- **Exercise requirements**
Output the entries exactly. Start at the first line, finish with the line containing "X0079725Y0097446D03*", and omit the pictures.

=== Data for this exercise ===

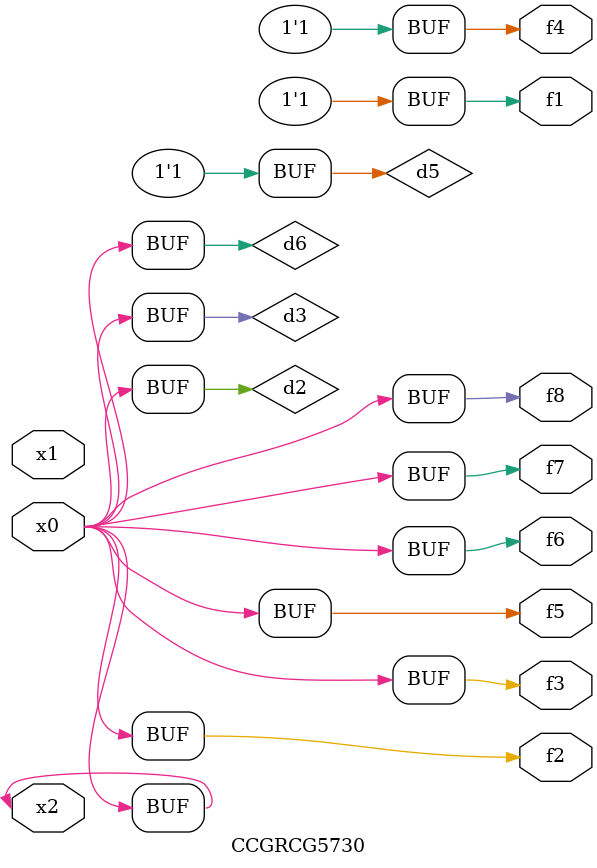
<source format=v>
module CCGRCG5730(
	input x0, x1, x2,
	output f1, f2, f3, f4, f5, f6, f7, f8
);

	wire d1, d2, d3, d4, d5, d6;

	xnor (d1, x2);
	buf (d2, x0, x2);
	and (d3, x0);
	xnor (d4, x1, x2);
	nand (d5, d1, d3);
	buf (d6, d2, d3);
	assign f1 = d5;
	assign f2 = d6;
	assign f3 = d6;
	assign f4 = d5;
	assign f5 = d6;
	assign f6 = d6;
	assign f7 = d6;
	assign f8 = d6;
endmodule

</source>
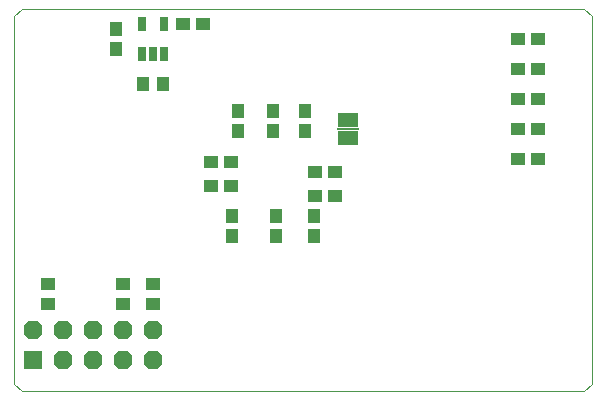
<source format=gbs>
G75*
%MOIN*%
%OFA0B0*%
%FSLAX25Y25*%
%IPPOS*%
%LPD*%
%AMOC8*
5,1,8,0,0,1.08239X$1,22.5*
%
%ADD10C,0.00000*%
%ADD11R,0.04731X0.04337*%
%ADD12R,0.04337X0.04731*%
%ADD13R,0.02565X0.05124*%
%ADD14R,0.06700X0.05000*%
%ADD15R,0.07200X0.00600*%
%ADD16OC8,0.06306*%
%ADD17R,0.06306X0.06306*%
D10*
X0007850Y0004100D02*
X0005350Y0006600D01*
X0005350Y0129100D01*
X0007850Y0131600D01*
X0195350Y0131600D01*
X0197850Y0129100D01*
X0197850Y0006600D01*
X0195350Y0004100D01*
X0007850Y0004100D01*
D11*
X0016600Y0033254D03*
X0016600Y0039946D03*
X0041600Y0039946D03*
X0041600Y0033254D03*
X0051600Y0033254D03*
X0051600Y0039946D03*
X0070754Y0072538D03*
X0077446Y0072538D03*
X0077446Y0080663D03*
X0070754Y0080663D03*
X0105441Y0077225D03*
X0112134Y0077225D03*
X0112134Y0069100D03*
X0105441Y0069100D03*
X0173254Y0081600D03*
X0179946Y0081600D03*
X0179946Y0091600D03*
X0173254Y0091600D03*
X0173254Y0101600D03*
X0179946Y0101600D03*
X0179946Y0111600D03*
X0173254Y0111600D03*
X0173254Y0121600D03*
X0179946Y0121600D03*
X0068071Y0126600D03*
X0061379Y0126600D03*
D12*
X0039100Y0124946D03*
X0039100Y0118254D03*
X0048254Y0106600D03*
X0054946Y0106600D03*
X0079725Y0097446D03*
X0079725Y0090754D03*
X0091600Y0090754D03*
X0091600Y0097446D03*
X0102225Y0097446D03*
X0102225Y0090754D03*
X0105350Y0062446D03*
X0105350Y0055754D03*
X0092537Y0055754D03*
X0092537Y0062446D03*
X0077850Y0062446D03*
X0077850Y0055754D03*
D13*
X0055340Y0116482D03*
X0051600Y0116482D03*
X0047860Y0116482D03*
X0047860Y0126718D03*
X0055340Y0126718D03*
D14*
X0116600Y0094600D03*
X0116600Y0088600D03*
D15*
X0116600Y0091600D03*
D16*
X0051600Y0024412D03*
X0041600Y0024412D03*
X0031600Y0024412D03*
X0021600Y0024412D03*
X0011600Y0024412D03*
X0021600Y0014412D03*
X0031600Y0014412D03*
X0041600Y0014412D03*
X0051600Y0014412D03*
D17*
X0011600Y0014412D03*
M02*

</source>
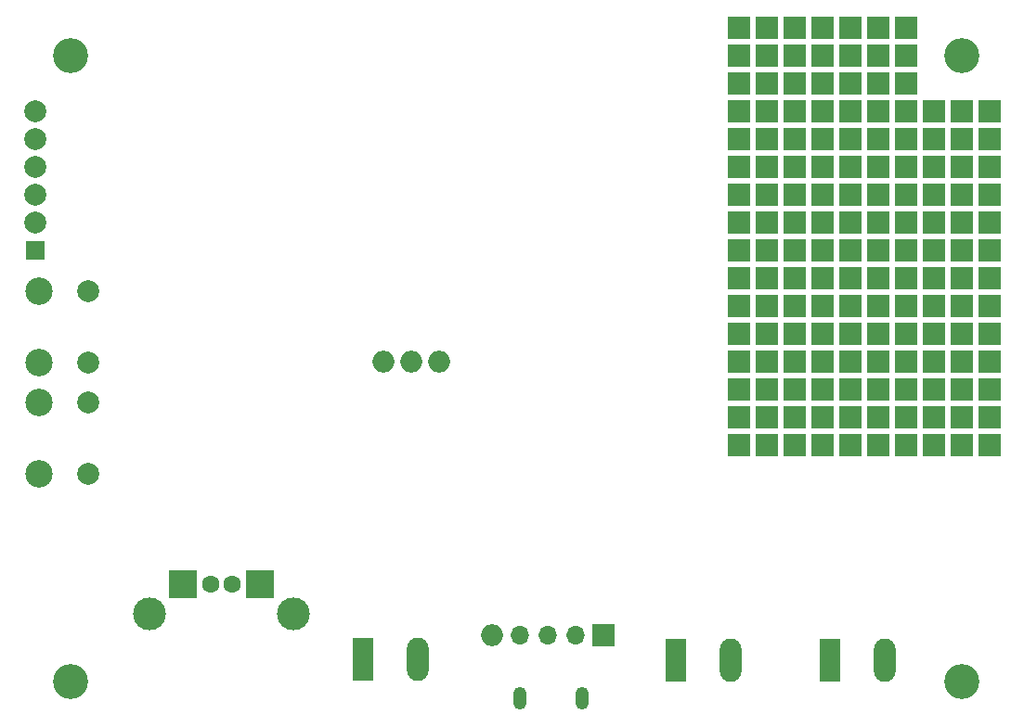
<source format=gbs>
%TF.GenerationSoftware,KiCad,Pcbnew,7.0.1*%
%TF.CreationDate,2023-04-16T19:54:37+01:00*%
%TF.ProjectId,lightweatherV3,6c696768-7477-4656-9174-68657256332e,rev?*%
%TF.SameCoordinates,Original*%
%TF.FileFunction,Soldermask,Bot*%
%TF.FilePolarity,Negative*%
%FSLAX46Y46*%
G04 Gerber Fmt 4.6, Leading zero omitted, Abs format (unit mm)*
G04 Created by KiCad (PCBNEW 7.0.1) date 2023-04-16 19:54:37*
%MOMM*%
%LPD*%
G01*
G04 APERTURE LIST*
%ADD10R,2.000000X2.000000*%
%ADD11O,1.700000X1.700000*%
%ADD12O,2.000000X2.000000*%
%ADD13R,1.980000X3.960000*%
%ADD14O,1.980000X3.960000*%
%ADD15C,2.500000*%
%ADD16C,2.000000*%
%ADD17C,3.200000*%
%ADD18O,1.200000X2.100000*%
%ADD19R,2.500000X2.500000*%
%ADD20C,1.600000*%
%ADD21C,3.000000*%
%ADD22R,1.700000X1.700000*%
G04 APERTURE END LIST*
D10*
X138176000Y-115138200D03*
D11*
X135636000Y-115138200D03*
X133096000Y-115138200D03*
X130556000Y-115138200D03*
D12*
X128016000Y-115138200D03*
D13*
X144790000Y-117370000D03*
D14*
X149790000Y-117370000D03*
D13*
X116270000Y-117360000D03*
D14*
X121270000Y-117360000D03*
D13*
X158850000Y-117370000D03*
D14*
X163850000Y-117370000D03*
D10*
X153035000Y-59690000D03*
X150495000Y-59690000D03*
X158115000Y-59690000D03*
X165735000Y-59690000D03*
X163195000Y-59690000D03*
X160655000Y-59690000D03*
X155575000Y-59690000D03*
X153035000Y-62230000D03*
X150495000Y-62230000D03*
X158115000Y-62230000D03*
X165735000Y-62230000D03*
X163195000Y-62230000D03*
X160655000Y-62230000D03*
X155575000Y-62230000D03*
X153035000Y-64770000D03*
X150495000Y-64770000D03*
X158115000Y-64770000D03*
X165735000Y-64770000D03*
X163195000Y-64770000D03*
X160655000Y-64770000D03*
X155575000Y-64770000D03*
X153035000Y-67310000D03*
X168275000Y-67310000D03*
X158115000Y-67310000D03*
X173355000Y-67310000D03*
X150495000Y-67310000D03*
X170815000Y-67310000D03*
X165735000Y-67310000D03*
X160655000Y-67310000D03*
X155575000Y-67310000D03*
X163195000Y-67310000D03*
X153035000Y-69850000D03*
X168275000Y-69850000D03*
X158115000Y-69850000D03*
X173355000Y-69850000D03*
X150495000Y-69850000D03*
X170815000Y-69850000D03*
X165735000Y-69850000D03*
X160655000Y-69850000D03*
X155575000Y-69850000D03*
X163195000Y-69850000D03*
X173355000Y-72390000D03*
X168275000Y-72390000D03*
X170815000Y-72390000D03*
X153035000Y-72390000D03*
X158115000Y-72390000D03*
X160655000Y-72390000D03*
X165735000Y-72390000D03*
X163195000Y-72390000D03*
X155575000Y-72390000D03*
X150495000Y-72390000D03*
D15*
X86650000Y-100405000D03*
X86650000Y-93905000D03*
D16*
X91150000Y-100405000D03*
X91150000Y-93905000D03*
D10*
X153035000Y-77470000D03*
X168275000Y-80010000D03*
X165735000Y-92710000D03*
X160655000Y-77470000D03*
X168275000Y-92710000D03*
X155575000Y-87630000D03*
X163195000Y-82550000D03*
X168275000Y-85090000D03*
D17*
X170815000Y-119380000D03*
D10*
X155575000Y-77470000D03*
X160655000Y-97790000D03*
X160655000Y-85090000D03*
X158115000Y-95250000D03*
X173355000Y-90170000D03*
X170815000Y-87630000D03*
X170815000Y-82550000D03*
X158115000Y-77470000D03*
X155575000Y-82550000D03*
X155575000Y-74930000D03*
X165735000Y-95250000D03*
X170815000Y-92710000D03*
X155575000Y-90170000D03*
X163195000Y-92710000D03*
X173355000Y-95250000D03*
X160655000Y-80010000D03*
X168275000Y-90170000D03*
X170815000Y-77470000D03*
X173355000Y-92710000D03*
X158115000Y-85090000D03*
X153035000Y-74930000D03*
D17*
X89535000Y-119380000D03*
D10*
X173355000Y-87630000D03*
X163195000Y-95250000D03*
X165735000Y-77470000D03*
X155575000Y-97790000D03*
X165735000Y-85090000D03*
X165735000Y-97790000D03*
X173355000Y-82550000D03*
X163195000Y-87630000D03*
X150495000Y-97790000D03*
X150495000Y-95250000D03*
X150495000Y-92710000D03*
X150495000Y-90170000D03*
X150495000Y-87630000D03*
X150495000Y-85090000D03*
X150495000Y-82550000D03*
X150495000Y-80010000D03*
X150495000Y-77470000D03*
X150495000Y-74930000D03*
X168275000Y-87630000D03*
X173355000Y-80010000D03*
X173355000Y-97790000D03*
X160655000Y-92710000D03*
X153035000Y-85090000D03*
X170815000Y-80010000D03*
X165735000Y-87630000D03*
X160655000Y-74930000D03*
X155575000Y-95250000D03*
D18*
X136180000Y-120870000D03*
X130520000Y-120870000D03*
D10*
X160655000Y-87630000D03*
X155575000Y-80010000D03*
X153035000Y-95250000D03*
X168275000Y-74930000D03*
X163195000Y-85090000D03*
X165735000Y-80010000D03*
X153035000Y-87630000D03*
D17*
X170815000Y-62230000D03*
D10*
X170815000Y-74930000D03*
X158115000Y-90170000D03*
X165735000Y-82550000D03*
X163195000Y-80010000D03*
D12*
X118125000Y-90170000D03*
X120665000Y-90170000D03*
X123205000Y-90170000D03*
D10*
X155575000Y-85090000D03*
X173355000Y-74930000D03*
X153035000Y-82550000D03*
X153035000Y-92710000D03*
X160655000Y-82550000D03*
X163195000Y-90170000D03*
X168275000Y-77470000D03*
D15*
X86650000Y-90245000D03*
X86650000Y-83745000D03*
D16*
X91150000Y-90245000D03*
X91150000Y-83745000D03*
D10*
X158115000Y-82550000D03*
X165735000Y-74930000D03*
X153035000Y-80010000D03*
X168275000Y-97790000D03*
X163195000Y-97790000D03*
X158115000Y-80010000D03*
X163195000Y-74930000D03*
X173355000Y-77470000D03*
X158115000Y-87630000D03*
D19*
X99822000Y-110490000D03*
D20*
X102322000Y-110490000D03*
X104322000Y-110490000D03*
D19*
X106822000Y-110490000D03*
D21*
X96752000Y-113200000D03*
X109892000Y-113200000D03*
D10*
X158115000Y-97790000D03*
X168275000Y-82550000D03*
X158115000Y-92710000D03*
X173355000Y-85090000D03*
D17*
X89535000Y-62230000D03*
D10*
X170815000Y-90170000D03*
X160655000Y-95250000D03*
X170815000Y-95250000D03*
X153035000Y-90170000D03*
X170815000Y-97790000D03*
X170815000Y-85090000D03*
X165735000Y-90170000D03*
X163195000Y-77470000D03*
X168275000Y-95250000D03*
X155575000Y-92710000D03*
X160655000Y-90170000D03*
X158115000Y-74930000D03*
X153035000Y-97790000D03*
D22*
X86360000Y-80010000D03*
D16*
X86360000Y-77470000D03*
X86360000Y-74930000D03*
X86360000Y-72390000D03*
X86360000Y-69850000D03*
X86360000Y-67310000D03*
M02*

</source>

===

- **Solution for this exercise**
<source format=v>
module CCGRCG5730(
	input x0, x1, x2,
	output f1, f2, f3, f4, f5, f6, f7, f8
);

	wire d1, d2, d3, d4, d5, d6;

	xnor (d1, x2);
	buf (d2, x0, x2);
	and (d3, x0);
	xnor (d4, x1, x2);
	nand (d5, d1, d3);
	buf (d6, d2, d3);
	assign f1 = d5;
	assign f2 = d6;
	assign f3 = d6;
	assign f4 = d5;
	assign f5 = d6;
	assign f6 = d6;
	assign f7 = d6;
	assign f8 = d6;
endmodule

</source>
<source format=gbs>
G75*
%MOIN*%
%OFA0B0*%
%FSLAX25Y25*%
%IPPOS*%
%LPD*%
%AMOC8*
5,1,8,0,0,1.08239X$1,22.5*
%
%ADD10C,0.00000*%
%ADD11R,0.04731X0.04337*%
%ADD12R,0.04337X0.04731*%
%ADD13R,0.02565X0.05124*%
%ADD14R,0.06700X0.05000*%
%ADD15R,0.07200X0.00600*%
%ADD16OC8,0.06306*%
%ADD17R,0.06306X0.06306*%
D10*
X0007850Y0004100D02*
X0005350Y0006600D01*
X0005350Y0129100D01*
X0007850Y0131600D01*
X0195350Y0131600D01*
X0197850Y0129100D01*
X0197850Y0006600D01*
X0195350Y0004100D01*
X0007850Y0004100D01*
D11*
X0016600Y0033254D03*
X0016600Y0039946D03*
X0041600Y0039946D03*
X0041600Y0033254D03*
X0051600Y0033254D03*
X0051600Y0039946D03*
X0070754Y0072538D03*
X0077446Y0072538D03*
X0077446Y0080663D03*
X0070754Y0080663D03*
X0105441Y0077225D03*
X0112134Y0077225D03*
X0112134Y0069100D03*
X0105441Y0069100D03*
X0173254Y0081600D03*
X0179946Y0081600D03*
X0179946Y0091600D03*
X0173254Y0091600D03*
X0173254Y0101600D03*
X0179946Y0101600D03*
X0179946Y0111600D03*
X0173254Y0111600D03*
X0173254Y0121600D03*
X0179946Y0121600D03*
X0068071Y0126600D03*
X0061379Y0126600D03*
D12*
X0039100Y0124946D03*
X0039100Y0118254D03*
X0048254Y0106600D03*
X0054946Y0106600D03*
X0079725Y0097446D03*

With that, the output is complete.